Schwieriger wird die Situation für ein Land, wenn der Verkehr von Fremden keinen direkten Profit bringt, sondern kostet. Wenn die Fremden nicht kommen, um zwei Wochen Energie für ihren Alltag zu tanken, sondern weil sie nach Schutz vor Krieg oder Armut suchen.

Auf der Flucht waren zum Beispiel eine halbe Million Deutsche, die in den 30ern und 40ern nach Portugal kamen.

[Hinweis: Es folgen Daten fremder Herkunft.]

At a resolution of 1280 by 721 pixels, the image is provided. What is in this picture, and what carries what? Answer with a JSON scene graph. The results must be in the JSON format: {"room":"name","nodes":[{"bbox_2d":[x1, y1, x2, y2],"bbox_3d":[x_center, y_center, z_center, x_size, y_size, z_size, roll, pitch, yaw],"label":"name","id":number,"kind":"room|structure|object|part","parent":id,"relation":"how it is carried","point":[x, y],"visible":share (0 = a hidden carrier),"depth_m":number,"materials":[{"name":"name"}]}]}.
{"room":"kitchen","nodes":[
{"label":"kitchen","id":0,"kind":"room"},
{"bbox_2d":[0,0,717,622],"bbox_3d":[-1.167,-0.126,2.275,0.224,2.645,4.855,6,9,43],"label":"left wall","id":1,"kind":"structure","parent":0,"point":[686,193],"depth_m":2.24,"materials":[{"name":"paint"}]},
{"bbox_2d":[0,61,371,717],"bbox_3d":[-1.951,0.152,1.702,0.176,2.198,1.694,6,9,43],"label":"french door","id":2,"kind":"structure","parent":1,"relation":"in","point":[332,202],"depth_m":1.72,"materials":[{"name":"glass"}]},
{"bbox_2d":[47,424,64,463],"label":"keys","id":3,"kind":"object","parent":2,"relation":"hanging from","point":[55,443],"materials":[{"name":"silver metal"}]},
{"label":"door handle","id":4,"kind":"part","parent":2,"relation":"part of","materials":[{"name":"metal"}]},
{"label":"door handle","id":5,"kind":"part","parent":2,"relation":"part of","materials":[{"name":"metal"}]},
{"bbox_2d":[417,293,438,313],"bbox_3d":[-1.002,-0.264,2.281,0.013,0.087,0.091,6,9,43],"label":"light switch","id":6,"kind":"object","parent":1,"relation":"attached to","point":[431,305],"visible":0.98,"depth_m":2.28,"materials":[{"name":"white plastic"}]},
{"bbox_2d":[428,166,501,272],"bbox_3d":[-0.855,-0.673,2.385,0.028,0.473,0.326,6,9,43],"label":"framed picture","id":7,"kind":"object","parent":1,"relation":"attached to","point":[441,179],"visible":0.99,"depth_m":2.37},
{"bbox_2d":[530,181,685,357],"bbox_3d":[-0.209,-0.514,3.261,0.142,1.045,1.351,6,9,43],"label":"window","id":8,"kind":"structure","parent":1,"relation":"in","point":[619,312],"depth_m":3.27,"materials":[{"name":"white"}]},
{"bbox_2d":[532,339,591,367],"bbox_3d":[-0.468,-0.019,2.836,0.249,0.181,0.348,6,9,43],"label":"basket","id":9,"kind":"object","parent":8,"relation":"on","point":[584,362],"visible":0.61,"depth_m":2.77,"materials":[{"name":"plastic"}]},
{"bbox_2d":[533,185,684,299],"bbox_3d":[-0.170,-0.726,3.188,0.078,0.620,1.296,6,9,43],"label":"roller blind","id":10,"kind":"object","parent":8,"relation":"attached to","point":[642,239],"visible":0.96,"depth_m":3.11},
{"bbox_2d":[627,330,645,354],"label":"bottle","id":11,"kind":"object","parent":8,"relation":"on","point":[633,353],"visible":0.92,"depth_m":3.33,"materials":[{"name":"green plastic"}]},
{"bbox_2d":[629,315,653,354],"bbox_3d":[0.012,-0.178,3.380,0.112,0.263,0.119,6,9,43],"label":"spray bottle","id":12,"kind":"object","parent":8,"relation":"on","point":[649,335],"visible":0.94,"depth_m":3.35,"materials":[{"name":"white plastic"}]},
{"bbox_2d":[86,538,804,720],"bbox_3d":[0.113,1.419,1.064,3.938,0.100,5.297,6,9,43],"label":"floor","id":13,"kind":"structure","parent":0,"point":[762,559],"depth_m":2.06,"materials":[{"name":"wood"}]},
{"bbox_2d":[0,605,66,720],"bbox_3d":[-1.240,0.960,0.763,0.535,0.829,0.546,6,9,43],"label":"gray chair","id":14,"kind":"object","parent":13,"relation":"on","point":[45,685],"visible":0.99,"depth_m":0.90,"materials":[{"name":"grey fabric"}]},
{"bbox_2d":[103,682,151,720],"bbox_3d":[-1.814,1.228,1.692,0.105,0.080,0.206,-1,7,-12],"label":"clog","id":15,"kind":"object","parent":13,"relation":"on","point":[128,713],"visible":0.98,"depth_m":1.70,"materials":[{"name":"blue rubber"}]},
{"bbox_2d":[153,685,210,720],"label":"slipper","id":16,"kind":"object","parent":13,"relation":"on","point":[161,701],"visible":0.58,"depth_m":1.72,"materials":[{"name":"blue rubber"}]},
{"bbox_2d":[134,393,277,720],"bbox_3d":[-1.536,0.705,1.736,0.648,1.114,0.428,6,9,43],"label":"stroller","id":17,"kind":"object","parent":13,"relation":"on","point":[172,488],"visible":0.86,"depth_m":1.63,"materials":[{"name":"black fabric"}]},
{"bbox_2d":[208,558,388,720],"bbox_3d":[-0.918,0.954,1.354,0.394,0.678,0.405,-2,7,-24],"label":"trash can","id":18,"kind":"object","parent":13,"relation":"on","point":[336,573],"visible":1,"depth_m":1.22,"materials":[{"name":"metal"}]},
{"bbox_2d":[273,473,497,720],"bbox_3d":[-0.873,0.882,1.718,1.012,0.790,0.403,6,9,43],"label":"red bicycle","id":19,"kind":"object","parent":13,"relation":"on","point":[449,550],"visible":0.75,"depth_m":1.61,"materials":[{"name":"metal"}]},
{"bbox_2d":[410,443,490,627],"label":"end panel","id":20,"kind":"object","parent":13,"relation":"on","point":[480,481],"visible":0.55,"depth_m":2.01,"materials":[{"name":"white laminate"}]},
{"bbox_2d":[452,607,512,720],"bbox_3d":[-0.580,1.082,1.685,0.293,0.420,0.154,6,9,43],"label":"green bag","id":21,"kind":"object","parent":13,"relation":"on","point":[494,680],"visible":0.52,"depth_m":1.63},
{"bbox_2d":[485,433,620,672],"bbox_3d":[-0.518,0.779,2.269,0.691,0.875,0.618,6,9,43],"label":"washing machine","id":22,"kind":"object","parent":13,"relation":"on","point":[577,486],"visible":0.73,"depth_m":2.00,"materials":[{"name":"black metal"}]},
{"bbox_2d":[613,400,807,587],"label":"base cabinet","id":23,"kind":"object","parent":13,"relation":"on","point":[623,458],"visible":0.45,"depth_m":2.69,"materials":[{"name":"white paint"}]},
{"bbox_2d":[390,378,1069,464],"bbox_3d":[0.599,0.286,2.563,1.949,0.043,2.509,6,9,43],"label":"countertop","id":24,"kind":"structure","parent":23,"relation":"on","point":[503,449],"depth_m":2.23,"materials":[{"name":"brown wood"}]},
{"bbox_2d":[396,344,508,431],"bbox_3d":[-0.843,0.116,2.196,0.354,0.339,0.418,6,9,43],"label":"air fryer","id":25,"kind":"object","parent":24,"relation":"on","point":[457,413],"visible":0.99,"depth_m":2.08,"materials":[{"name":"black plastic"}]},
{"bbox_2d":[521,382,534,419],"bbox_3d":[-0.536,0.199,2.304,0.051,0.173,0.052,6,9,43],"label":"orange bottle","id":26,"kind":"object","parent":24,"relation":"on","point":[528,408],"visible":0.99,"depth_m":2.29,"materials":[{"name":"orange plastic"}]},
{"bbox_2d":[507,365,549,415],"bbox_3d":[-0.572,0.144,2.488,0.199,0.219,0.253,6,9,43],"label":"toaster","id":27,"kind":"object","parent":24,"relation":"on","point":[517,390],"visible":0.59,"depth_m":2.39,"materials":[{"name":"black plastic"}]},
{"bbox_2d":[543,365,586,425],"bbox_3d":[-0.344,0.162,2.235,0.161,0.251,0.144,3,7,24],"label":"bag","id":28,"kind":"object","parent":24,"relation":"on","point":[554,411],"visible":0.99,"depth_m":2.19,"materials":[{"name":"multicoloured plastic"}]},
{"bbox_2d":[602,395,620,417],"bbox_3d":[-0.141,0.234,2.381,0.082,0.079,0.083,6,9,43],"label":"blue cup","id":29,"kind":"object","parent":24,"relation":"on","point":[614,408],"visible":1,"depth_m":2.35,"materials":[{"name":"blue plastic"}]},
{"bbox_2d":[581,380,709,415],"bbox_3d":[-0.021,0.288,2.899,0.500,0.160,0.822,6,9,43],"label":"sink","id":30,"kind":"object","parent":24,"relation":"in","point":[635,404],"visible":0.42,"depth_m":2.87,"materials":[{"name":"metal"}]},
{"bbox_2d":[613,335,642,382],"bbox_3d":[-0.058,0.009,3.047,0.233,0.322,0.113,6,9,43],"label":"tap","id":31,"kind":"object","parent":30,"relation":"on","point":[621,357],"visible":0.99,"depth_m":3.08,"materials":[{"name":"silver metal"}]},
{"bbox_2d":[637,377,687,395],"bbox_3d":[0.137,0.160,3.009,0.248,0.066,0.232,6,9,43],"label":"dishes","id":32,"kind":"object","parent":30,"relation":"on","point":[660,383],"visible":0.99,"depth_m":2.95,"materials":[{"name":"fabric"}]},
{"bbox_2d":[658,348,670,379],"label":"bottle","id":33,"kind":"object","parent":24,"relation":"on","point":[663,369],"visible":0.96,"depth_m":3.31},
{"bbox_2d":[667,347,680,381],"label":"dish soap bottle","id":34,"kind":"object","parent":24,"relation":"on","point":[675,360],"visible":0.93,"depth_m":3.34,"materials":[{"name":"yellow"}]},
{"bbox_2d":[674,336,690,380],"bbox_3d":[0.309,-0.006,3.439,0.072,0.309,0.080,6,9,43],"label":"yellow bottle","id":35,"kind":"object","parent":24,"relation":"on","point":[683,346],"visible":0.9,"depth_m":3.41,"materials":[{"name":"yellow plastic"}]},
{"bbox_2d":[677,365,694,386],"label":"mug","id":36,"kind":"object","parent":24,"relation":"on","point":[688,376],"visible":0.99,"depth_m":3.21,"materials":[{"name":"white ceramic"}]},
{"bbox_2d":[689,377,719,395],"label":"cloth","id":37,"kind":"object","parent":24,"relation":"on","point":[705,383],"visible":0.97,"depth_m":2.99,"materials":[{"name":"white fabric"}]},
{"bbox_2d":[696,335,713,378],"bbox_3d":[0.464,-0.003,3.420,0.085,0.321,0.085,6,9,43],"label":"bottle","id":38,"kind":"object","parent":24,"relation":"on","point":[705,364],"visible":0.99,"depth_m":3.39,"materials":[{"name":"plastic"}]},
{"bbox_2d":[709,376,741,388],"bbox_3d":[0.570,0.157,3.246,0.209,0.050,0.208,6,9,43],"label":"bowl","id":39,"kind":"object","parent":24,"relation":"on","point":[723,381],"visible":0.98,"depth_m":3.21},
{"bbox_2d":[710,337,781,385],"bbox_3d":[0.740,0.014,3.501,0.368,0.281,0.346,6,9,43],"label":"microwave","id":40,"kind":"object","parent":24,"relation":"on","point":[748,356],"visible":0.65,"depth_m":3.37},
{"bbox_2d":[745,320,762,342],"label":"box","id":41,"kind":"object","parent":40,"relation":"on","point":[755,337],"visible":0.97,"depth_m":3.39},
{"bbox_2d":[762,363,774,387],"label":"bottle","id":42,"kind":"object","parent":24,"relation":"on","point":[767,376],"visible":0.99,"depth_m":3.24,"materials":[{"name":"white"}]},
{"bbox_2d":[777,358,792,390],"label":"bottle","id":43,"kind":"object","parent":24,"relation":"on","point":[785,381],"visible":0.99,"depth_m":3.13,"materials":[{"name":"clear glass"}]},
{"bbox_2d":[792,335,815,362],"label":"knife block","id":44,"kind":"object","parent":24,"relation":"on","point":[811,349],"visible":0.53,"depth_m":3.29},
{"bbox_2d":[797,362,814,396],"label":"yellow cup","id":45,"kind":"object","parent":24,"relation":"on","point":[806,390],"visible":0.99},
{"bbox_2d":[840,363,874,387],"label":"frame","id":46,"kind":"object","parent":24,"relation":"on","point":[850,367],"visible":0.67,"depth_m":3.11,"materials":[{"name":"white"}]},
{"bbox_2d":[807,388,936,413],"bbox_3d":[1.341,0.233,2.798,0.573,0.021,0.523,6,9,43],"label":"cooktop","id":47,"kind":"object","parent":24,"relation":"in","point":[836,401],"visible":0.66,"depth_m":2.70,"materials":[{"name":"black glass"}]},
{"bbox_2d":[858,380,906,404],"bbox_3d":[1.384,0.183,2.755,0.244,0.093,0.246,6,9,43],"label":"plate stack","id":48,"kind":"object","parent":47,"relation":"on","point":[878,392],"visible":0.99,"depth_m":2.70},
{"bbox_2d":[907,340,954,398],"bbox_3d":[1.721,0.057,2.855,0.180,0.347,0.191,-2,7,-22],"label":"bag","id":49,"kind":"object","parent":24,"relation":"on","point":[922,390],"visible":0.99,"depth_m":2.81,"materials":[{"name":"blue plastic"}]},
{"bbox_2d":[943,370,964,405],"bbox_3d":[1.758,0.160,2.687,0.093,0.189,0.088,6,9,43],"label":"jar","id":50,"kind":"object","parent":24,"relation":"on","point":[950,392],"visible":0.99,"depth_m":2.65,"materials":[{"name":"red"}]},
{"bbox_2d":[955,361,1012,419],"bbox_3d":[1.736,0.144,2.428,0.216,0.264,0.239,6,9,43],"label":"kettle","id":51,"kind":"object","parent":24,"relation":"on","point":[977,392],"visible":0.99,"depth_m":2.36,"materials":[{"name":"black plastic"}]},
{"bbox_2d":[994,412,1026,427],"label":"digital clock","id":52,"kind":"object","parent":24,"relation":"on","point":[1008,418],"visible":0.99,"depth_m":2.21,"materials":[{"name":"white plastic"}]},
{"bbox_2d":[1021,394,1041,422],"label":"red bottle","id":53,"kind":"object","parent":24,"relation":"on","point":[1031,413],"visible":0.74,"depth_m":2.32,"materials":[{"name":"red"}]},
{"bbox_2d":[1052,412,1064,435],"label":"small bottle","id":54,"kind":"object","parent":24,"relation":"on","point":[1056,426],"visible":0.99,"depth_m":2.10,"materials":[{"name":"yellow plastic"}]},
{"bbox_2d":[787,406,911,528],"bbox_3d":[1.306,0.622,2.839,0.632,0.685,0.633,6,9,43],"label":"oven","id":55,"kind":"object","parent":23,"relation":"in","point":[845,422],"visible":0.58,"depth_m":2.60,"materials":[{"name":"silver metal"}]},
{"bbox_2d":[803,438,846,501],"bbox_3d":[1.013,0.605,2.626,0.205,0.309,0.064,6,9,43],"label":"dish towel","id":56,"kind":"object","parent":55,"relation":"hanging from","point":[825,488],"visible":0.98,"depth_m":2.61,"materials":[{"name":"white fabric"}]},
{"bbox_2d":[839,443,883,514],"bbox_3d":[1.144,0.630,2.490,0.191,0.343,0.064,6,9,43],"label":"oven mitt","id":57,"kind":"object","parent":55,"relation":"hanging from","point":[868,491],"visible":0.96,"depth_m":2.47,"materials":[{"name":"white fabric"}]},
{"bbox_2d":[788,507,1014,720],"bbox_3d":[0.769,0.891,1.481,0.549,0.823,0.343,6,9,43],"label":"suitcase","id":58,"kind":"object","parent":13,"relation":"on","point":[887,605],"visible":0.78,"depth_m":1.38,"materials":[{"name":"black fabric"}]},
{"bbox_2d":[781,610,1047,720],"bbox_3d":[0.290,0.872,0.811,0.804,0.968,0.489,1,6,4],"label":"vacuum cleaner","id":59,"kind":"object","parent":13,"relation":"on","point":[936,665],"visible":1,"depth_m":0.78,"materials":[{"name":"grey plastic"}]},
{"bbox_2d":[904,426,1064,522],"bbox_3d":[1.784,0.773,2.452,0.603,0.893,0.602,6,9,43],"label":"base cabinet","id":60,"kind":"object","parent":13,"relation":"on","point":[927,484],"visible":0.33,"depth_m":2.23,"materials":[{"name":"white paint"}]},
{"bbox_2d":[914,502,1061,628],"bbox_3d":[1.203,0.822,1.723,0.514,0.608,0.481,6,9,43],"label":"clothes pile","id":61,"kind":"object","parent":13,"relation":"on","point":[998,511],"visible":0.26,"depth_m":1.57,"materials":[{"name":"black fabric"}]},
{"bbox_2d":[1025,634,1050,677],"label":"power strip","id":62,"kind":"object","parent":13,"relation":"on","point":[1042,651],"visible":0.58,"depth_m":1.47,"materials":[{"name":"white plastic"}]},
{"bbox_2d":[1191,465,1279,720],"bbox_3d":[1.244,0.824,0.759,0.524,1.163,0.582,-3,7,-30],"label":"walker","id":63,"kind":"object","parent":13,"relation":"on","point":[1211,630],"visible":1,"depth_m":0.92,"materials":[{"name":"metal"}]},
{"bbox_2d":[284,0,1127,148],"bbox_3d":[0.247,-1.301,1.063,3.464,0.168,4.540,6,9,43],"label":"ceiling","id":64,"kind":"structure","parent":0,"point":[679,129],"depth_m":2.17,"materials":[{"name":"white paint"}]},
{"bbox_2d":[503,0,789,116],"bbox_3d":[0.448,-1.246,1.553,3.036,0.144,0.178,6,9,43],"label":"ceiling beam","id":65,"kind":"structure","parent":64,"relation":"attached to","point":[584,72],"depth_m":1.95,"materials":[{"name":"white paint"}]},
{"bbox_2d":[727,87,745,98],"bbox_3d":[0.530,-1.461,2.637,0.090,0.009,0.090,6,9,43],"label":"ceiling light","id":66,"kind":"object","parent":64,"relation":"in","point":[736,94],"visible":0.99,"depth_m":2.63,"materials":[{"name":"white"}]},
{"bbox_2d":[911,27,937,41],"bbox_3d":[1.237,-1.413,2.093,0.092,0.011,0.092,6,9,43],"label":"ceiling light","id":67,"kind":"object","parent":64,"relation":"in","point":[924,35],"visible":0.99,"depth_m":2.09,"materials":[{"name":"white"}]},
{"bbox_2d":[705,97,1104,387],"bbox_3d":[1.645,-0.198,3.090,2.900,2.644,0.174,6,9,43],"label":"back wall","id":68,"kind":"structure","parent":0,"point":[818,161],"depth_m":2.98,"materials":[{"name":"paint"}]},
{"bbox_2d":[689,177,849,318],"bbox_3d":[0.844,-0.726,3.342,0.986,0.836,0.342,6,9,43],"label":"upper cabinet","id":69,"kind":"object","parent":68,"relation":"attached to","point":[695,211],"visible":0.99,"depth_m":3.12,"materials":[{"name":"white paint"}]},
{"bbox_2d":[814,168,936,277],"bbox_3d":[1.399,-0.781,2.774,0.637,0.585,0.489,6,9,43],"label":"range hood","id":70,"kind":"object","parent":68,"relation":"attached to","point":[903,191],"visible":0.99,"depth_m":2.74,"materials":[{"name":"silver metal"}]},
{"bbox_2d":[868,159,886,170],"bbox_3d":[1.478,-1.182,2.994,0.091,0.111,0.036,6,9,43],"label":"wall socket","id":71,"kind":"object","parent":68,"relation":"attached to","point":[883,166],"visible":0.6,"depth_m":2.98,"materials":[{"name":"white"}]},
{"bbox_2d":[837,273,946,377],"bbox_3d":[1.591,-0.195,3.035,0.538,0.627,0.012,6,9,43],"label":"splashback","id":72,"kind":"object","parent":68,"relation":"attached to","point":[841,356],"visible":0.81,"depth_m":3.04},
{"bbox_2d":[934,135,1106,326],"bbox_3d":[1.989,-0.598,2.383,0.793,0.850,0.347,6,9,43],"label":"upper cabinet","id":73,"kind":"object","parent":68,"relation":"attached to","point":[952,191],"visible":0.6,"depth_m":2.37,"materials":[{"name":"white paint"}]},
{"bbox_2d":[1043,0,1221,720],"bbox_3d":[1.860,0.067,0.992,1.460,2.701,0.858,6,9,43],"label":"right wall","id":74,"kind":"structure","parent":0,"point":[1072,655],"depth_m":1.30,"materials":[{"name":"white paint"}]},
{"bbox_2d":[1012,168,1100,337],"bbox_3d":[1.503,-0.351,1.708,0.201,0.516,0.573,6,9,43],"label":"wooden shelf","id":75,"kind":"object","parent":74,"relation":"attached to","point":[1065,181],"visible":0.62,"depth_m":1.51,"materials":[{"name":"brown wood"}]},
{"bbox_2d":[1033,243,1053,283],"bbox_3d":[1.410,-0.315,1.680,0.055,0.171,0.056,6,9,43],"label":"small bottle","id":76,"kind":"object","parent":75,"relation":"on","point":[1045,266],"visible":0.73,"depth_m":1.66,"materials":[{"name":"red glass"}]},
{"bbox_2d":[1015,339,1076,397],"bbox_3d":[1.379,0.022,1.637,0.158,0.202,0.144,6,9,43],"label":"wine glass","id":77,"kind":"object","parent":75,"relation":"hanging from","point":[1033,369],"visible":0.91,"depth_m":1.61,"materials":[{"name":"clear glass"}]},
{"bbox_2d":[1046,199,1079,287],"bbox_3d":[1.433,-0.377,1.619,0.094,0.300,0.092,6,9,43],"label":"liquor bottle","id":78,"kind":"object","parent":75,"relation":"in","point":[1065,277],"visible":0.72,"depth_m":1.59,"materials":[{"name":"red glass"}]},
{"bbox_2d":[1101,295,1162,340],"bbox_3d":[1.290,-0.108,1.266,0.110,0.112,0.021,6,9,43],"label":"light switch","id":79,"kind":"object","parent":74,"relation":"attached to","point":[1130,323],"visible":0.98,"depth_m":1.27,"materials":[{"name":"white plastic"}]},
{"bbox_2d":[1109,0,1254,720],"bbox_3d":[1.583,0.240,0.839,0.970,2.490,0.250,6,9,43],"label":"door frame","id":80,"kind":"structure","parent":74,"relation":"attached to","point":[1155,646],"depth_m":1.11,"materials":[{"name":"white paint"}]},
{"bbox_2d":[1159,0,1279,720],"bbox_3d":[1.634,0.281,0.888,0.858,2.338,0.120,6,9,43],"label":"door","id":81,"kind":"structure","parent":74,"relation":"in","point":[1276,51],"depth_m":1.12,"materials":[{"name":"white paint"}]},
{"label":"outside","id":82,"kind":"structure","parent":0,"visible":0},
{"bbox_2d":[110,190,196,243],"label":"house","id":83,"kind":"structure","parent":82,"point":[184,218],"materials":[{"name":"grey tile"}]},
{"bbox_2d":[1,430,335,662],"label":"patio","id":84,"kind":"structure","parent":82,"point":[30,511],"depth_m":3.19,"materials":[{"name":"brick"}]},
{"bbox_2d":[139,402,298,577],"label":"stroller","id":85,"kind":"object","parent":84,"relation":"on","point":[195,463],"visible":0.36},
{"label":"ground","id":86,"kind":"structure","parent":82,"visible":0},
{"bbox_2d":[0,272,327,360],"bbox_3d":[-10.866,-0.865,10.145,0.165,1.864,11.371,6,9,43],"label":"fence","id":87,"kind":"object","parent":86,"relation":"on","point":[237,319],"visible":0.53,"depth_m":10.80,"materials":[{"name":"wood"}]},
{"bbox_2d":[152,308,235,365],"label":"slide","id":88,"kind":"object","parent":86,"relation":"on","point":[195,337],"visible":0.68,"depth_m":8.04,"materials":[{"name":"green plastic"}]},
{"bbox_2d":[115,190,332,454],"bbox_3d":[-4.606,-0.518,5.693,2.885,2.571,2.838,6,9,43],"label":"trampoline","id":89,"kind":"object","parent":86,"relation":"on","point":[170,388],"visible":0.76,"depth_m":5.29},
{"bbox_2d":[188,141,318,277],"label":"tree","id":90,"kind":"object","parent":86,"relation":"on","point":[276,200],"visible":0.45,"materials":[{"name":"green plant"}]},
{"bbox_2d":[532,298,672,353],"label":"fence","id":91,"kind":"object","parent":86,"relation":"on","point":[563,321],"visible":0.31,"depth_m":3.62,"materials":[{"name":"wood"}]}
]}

Oder aus anderen Gründen die 500.000 Portugiesen, die in den letzten fünf Jahren wegen der Bankenkrise ihr Land verlassen mussten.

Flüchtlinge und einfache Fremde unterscheiden sich in erster Linie durch ihre finanzielle Situation: Bringen sie Geld wie konventionelle Touristen oder derzeit wohlhabende Asiaten, die sich für viel Geld „goldene EU-Visa” kaufen können (in Portugal liegt der Preis bei 500.000 Euro)? Oder kosten sie Geld? Sind sie verwertbar wie portugiesische Fabrik­arbeiter und spanische Altenpfleger in Deutschland? Oder müssen sie in Wohncontainern untätig ausharren?

Auf christliche Werte oder Gastfreundschaft konnten sich die Menschen in Deutschland selten verlassen. Als Millionen nach dem Zweiten Weltkrieg aus dem Osten flohen, standen viele von ihnen in den westlichen deutschen Städten vor den verschlossenen Türen ihrer Landsleute – so beschrieben es mein deutscher Vater und meine deutsche Großmutter, die aus Pilsen und Karwin nach Westen flohen.

Wer Anti-Asyl-Fanatiker, die heute Anschläge auf Flüchtlingsheime organisieren oder dulden, „Asylkritiker” nennt, müsste konsequenterweise auch Menschen, die Kunstwerke zerstören, Kunstkritiker nennen. Als sehr braungebrannt aus dem Urlaub heimgekehrter Portugiese in Deutschland schaue auch ich ein- oder zweimal über die Schulter, wenn ich auf die Bahn warte. Gastfreundschaft und Menschlichkeit sollten nicht rentabel sein müssen. Und weil Flüchtlinge Menschen sind, können sie nicht illegal sein.